Apotheken legen sich ins Zeug, um Lieferengpässe möglichst abzufedern. Viele greifen dabei zu Eigenanfertigungen. Das kostet Zeit und bringt wenig Geld. Zumindest dürfte der Einsatz aber von den Patientinnen und Patienten honoriert werden. Die sehen nämlich ausnahmsweise die Schuld nicht bei der Apotheke, sondern bei der Politik.

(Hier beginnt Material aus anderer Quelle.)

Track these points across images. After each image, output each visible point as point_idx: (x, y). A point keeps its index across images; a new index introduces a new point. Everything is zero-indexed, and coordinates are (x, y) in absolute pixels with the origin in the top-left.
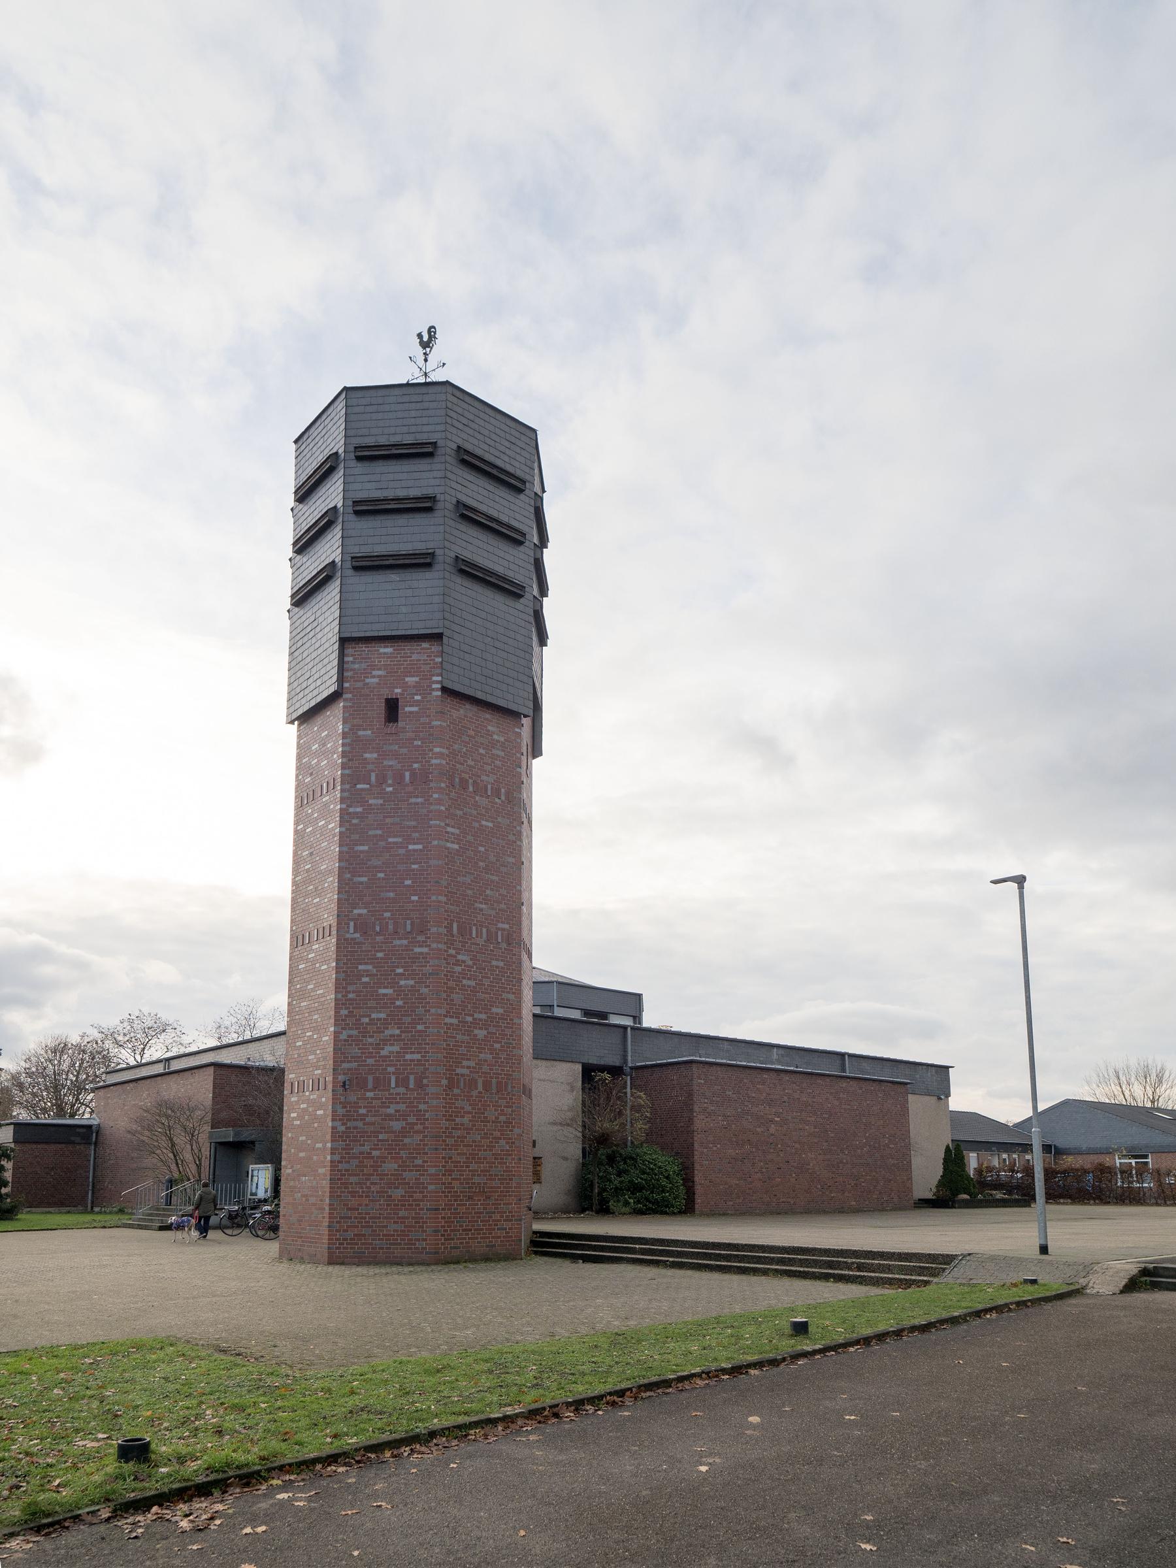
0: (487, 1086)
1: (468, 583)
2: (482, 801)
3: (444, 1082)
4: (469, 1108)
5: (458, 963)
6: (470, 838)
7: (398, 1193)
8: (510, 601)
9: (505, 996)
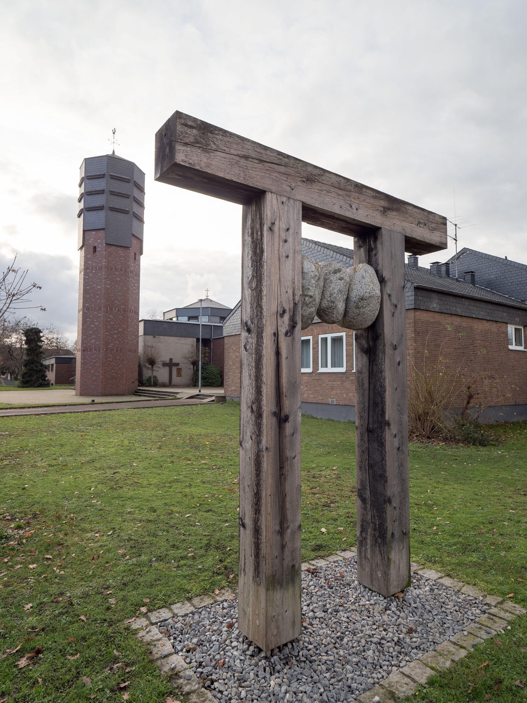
0: (117, 350)
1: (113, 212)
2: (117, 273)
3: (105, 349)
4: (111, 356)
5: (109, 318)
6: (113, 284)
7: (94, 378)
8: (126, 215)
9: (123, 326)
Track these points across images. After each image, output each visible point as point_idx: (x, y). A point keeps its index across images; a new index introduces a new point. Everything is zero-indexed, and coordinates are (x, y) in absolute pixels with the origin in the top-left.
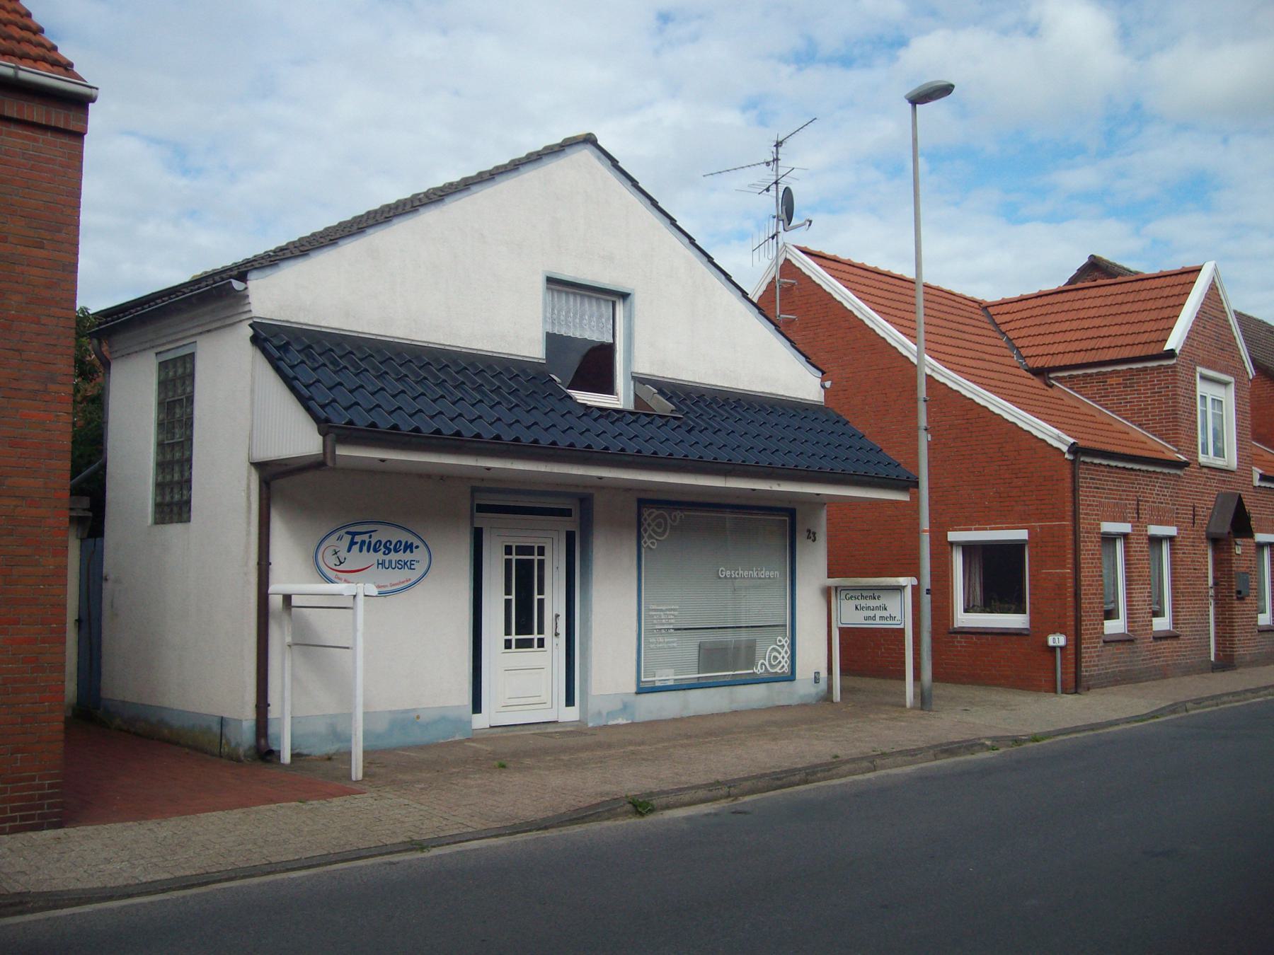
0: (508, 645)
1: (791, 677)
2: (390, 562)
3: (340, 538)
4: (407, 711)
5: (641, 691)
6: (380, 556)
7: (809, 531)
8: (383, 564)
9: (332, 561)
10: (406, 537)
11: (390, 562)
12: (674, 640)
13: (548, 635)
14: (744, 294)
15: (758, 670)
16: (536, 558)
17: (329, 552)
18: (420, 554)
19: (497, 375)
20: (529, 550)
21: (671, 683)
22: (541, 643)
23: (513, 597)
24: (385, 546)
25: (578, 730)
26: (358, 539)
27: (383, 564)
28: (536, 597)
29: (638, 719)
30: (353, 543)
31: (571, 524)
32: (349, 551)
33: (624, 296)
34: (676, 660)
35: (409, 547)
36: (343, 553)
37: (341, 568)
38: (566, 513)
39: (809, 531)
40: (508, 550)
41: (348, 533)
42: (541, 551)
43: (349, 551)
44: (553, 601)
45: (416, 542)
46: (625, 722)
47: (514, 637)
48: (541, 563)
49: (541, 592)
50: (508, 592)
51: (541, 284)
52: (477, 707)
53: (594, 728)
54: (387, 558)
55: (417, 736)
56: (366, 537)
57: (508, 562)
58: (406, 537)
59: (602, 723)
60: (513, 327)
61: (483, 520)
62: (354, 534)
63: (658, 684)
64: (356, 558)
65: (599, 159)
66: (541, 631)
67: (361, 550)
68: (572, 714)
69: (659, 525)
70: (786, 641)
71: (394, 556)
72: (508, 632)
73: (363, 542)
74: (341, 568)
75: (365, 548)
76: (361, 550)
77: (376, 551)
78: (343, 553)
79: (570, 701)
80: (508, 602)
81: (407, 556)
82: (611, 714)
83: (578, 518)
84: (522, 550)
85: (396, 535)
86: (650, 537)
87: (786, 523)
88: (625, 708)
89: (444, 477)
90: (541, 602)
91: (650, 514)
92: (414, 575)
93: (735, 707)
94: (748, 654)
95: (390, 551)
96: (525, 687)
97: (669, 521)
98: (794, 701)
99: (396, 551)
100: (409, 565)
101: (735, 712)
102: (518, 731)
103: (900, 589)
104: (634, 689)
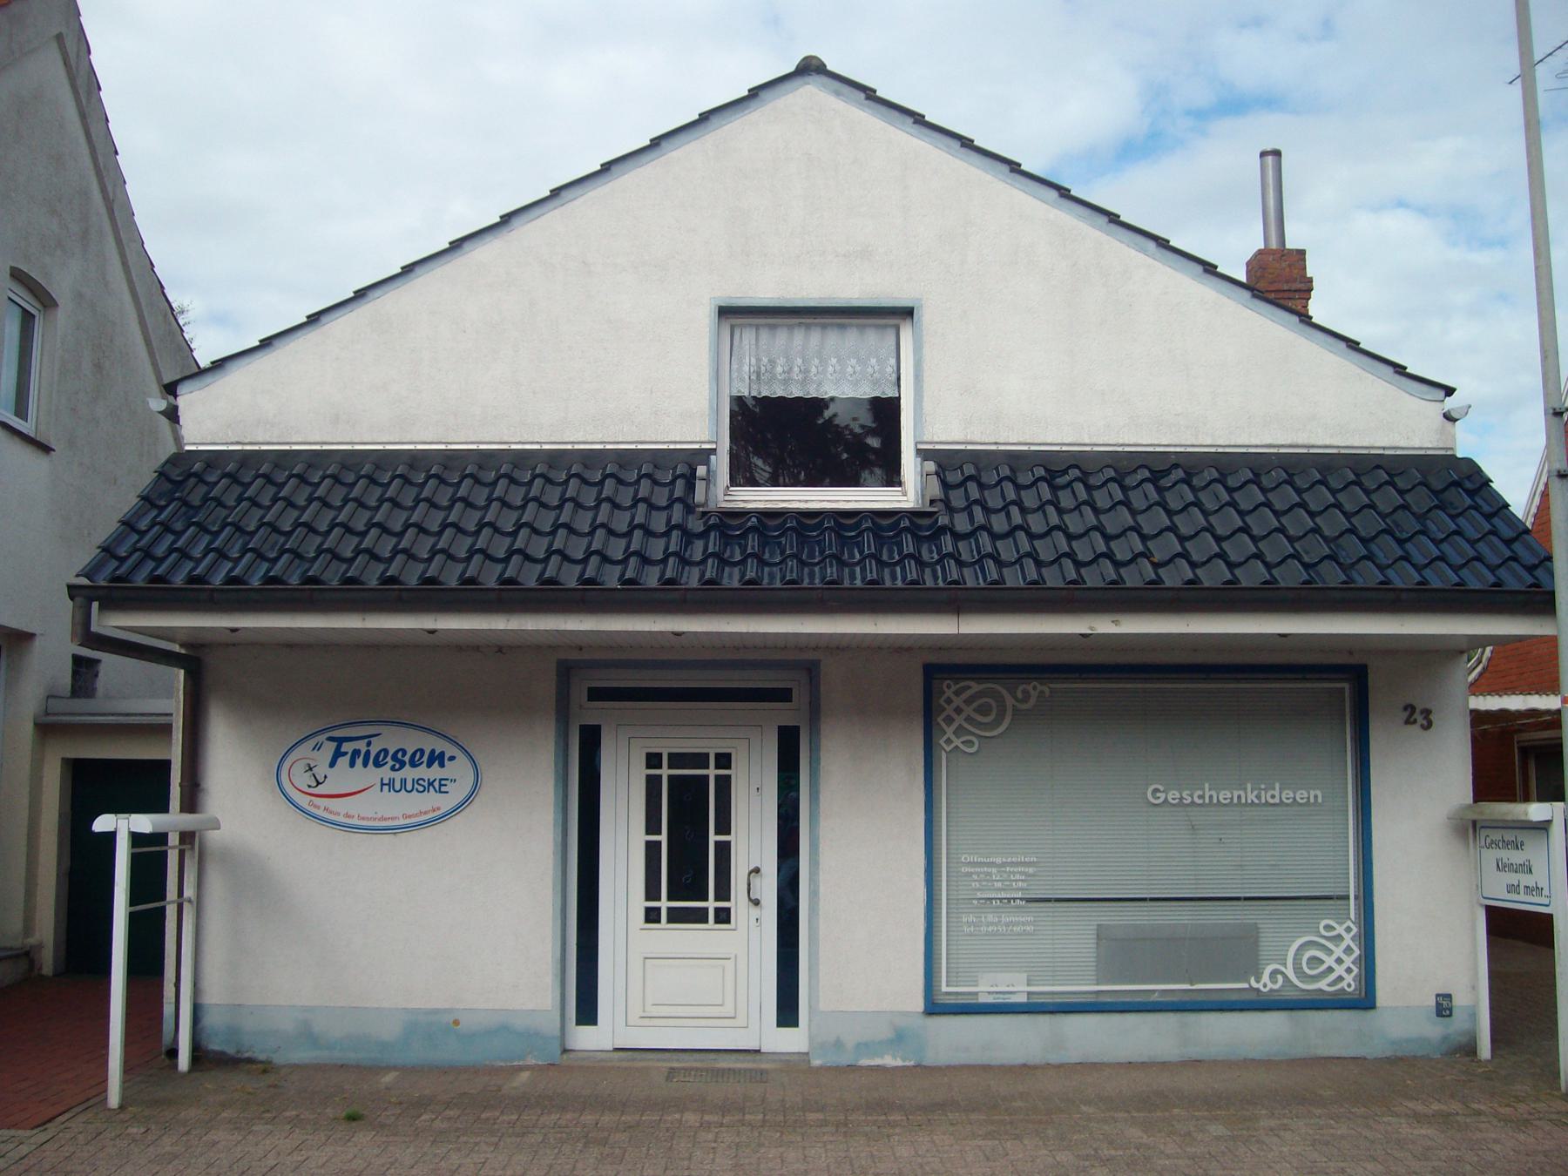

Das noch immer aktuelle Thema der Lieferengpässe hat auch in Schladming Einzug gefunden. Waren im Jahr 2019 laut Angaben der AGES 323 Arzneimitteln nicht verfügbar, kam es 2023 zu einem Peak mit rund 1.500 betroffenen Arzneimittel aufgrund einer Vertriebseinschränkung.
Ein Umstand, der den Apotheker:innen noch gut in Erinnerung ist und zu manchem Leid geführt hat. Dr. Olaf Rose von der PMU Salzburg gab in seinem Vortrag den anwesenden Apotheker:innen einen Überblick über die Auslöser, den Umfang und die Konsequenzen der derzeitigen Lieferengpässe.
Problem bei Rohstoff-Anbietern
Im Zuge seiner Nachforschungen zeige sich, dass „logistische Probleme seitens der Hersteller fast immer lösbar sind“, so Rose. Tatsächlich resultieren nur zwölf Prozent der Engpässe aus logistischen Problemen. Der steigende Preisdruck sei für die Hersteller spürbar, jedoch sei die Tendenz einer Verringerung der Rohstoff-Anbieter künftig das größte Risiko. Eine Rückverlagerung der Produktion nach Europa sei ökonomisch kaum mehr denkbar und so sei es in Anlehnung an den Critical Medicines Act wichtig gewesen, eine der letzten verbleibenden Produktionsstätten für Penicillin, in Kundl (Tirol), durch staatliche Subvention zu unterstützen. Zu bedenken gab Rose, dass die verpflichtende Vorratslagerung einzelner EU-Staaten zu Lasten anderer Länder gehe.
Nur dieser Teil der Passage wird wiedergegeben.